As we all know, this legislation will bring a very important change for hundreds of people who are directly affected by the death of a loved one. These are people we know in our own families and people we meet every day. They are our friends and colleagues. It will bring comfort to many thousands of families and couples, who may someday find themselves in that situation, which they may not have envisaged they would be.

This has come about because of the determination of Johnny O'Meara. I pay tribute to him, his three children and, in particular, his partner and their mum Michelle, without whom we would not be here and without whose courage we would not be here. I also pay tribute to Deputy Alan Kelly who joined with them and walked with them on that journey. There are times as public representatives we can feel frustrated at what we may feel is powerlessness around things, but Alan has shown us that we all have power if we use it.

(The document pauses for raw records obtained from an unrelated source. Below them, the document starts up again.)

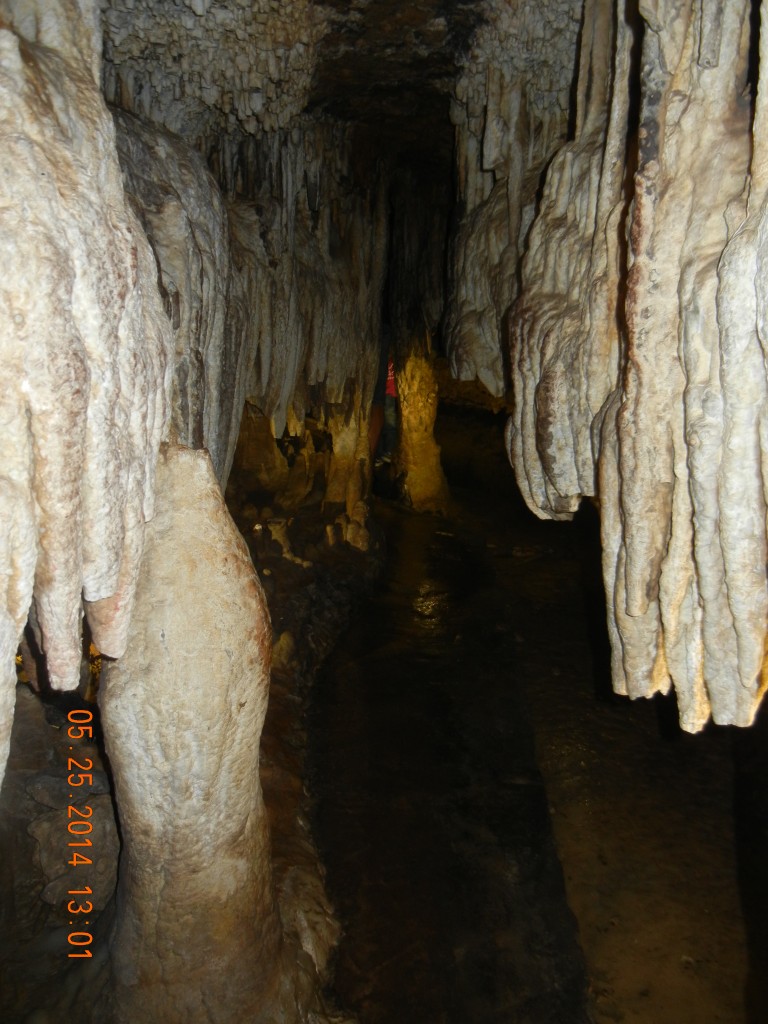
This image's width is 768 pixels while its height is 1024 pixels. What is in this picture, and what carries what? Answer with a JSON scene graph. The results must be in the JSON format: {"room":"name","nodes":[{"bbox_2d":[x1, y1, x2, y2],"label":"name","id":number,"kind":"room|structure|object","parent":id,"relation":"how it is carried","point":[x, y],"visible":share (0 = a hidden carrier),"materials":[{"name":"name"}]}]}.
{"room":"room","nodes":[
{"label":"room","id":0,"kind":"room"},
{"bbox_2d":[0,471,385,1023],"label":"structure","id":1,"kind":"structure","parent":0,"point":[45,908],"materials":[{"name":"brown"}]},
{"bbox_2d":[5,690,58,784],"label":"rock","id":2,"kind":"object","parent":1,"relation":"on","point":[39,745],"visible":0.62,"materials":[{"name":"grey stone"}]},
{"bbox_2d":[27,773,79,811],"label":"rock","id":3,"kind":"object","parent":1,"relation":"on","point":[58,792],"visible":0.73,"materials":[{"name":"grey stone"}]},
{"bbox_2d":[30,787,118,908],"label":"rock","id":4,"kind":"object","parent":1,"relation":"on","point":[58,829],"visible":0.75,"materials":[{"name":"grey stone"}]},
{"bbox_2d":[101,443,281,1021],"label":"stalagmite","id":5,"kind":"object","parent":1,"relation":"on","point":[247,719],"visible":0.92,"materials":[{"name":"beige stone"}]},
{"bbox_2d":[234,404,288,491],"label":"rock","id":6,"kind":"object","parent":1,"relation":"on","point":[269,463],"visible":0.59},
{"bbox_2d":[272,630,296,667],"label":"rock","id":7,"kind":"object","parent":1,"relation":"on","point":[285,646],"visible":0.56,"materials":[{"name":"stone"}]},
{"bbox_2d":[265,518,310,567],"label":"rock","id":8,"kind":"object","parent":1,"relation":"on","point":[277,528],"visible":0.78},
{"bbox_2d":[323,389,374,547],"label":"column","id":9,"kind":"object","parent":1,"relation":"on","point":[351,515],"visible":0.59,"materials":[{"name":"brown stone"}]},
{"bbox_2d":[101,0,582,176],"label":"ceiling","id":10,"kind":"structure","parent":0,"point":[410,138],"materials":[{"name":"grey stone"}]},
{"bbox_2d":[0,0,172,795],"label":"stalactite","id":11,"kind":"object","parent":10,"relation":"hanging from","point":[129,244],"visible":0.98,"materials":[{"name":"stone"}]},
{"bbox_2d":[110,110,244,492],"label":"rock","id":12,"kind":"object","parent":10,"relation":"hanging from","point":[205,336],"visible":0.45,"materials":[{"name":"grey stone"}]},
{"bbox_2d":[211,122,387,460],"label":"stalactites","id":13,"kind":"object","parent":10,"relation":"hanging from","point":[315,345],"visible":0.56,"materials":[{"name":"grey stone"}]},
{"bbox_2d":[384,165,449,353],"label":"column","id":14,"kind":"object","parent":10,"relation":"hanging from","point":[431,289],"visible":0.73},
{"bbox_2d":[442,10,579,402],"label":"stalactites","id":15,"kind":"object","parent":10,"relation":"hanging from","point":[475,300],"visible":0.59,"materials":[{"name":"grey stone"}]},
{"bbox_2d":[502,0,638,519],"label":"stalactite","id":16,"kind":"object","parent":10,"relation":"hanging from","point":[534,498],"visible":0.62,"materials":[{"name":"beige stone"}]},
{"bbox_2d":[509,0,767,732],"label":"cluster","id":17,"kind":"object","parent":10,"relation":"hanging from","point":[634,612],"visible":0.96,"materials":[{"name":"beige stone"}]},
{"bbox_2d":[297,480,764,1023],"label":"floor","id":18,"kind":"structure","parent":0,"point":[707,736],"materials":[{"name":"brown"}]},
{"bbox_2d":[378,356,399,459],"label":"person","id":19,"kind":"object","parent":18,"relation":"on","point":[389,390],"visible":0.42},
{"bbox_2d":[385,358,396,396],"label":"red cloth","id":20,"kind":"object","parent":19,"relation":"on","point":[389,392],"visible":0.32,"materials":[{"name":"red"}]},
{"bbox_2d":[394,342,448,512],"label":"stalagmite","id":21,"kind":"object","parent":18,"relation":"on","point":[423,435],"visible":0.85,"materials":[{"name":"brown stone"}]}
]}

These provisions are being introduced as a consequence of that Supreme Court judgment. The focus being placed on the position of children was a very important, but not definitive, element for it. While there are genuine concerns around financial support for the children of separated people in the aftermath of the death of one parent, there are means to secure support. My Department will provide financial assistance for those with a need.

I thank the Senators and Deputies for their contribution to the debate. I will keep a very close eye on the implementation of this legislation. I will engage with both Senators and Deputies on the specific legislation and its impact. I will also engage with Senator Ruane and her office on the child poverty aspects she raised in her contribution. I thank the Acting Chair, the Seanad Office and, in particular, the officials in my Department who shepherded this legislation from the Supreme Court to this point. It is a matter of great pride that we will now send it to the President for signing.

Question put and agreed to.

Cuireadh an Seanad ar fionraí ar 5 p.m. agus cuireadh tús leis arís ar 5.34 p.m.

Sitting suspended at 5 p.m. and resumed at 5.34 p.m.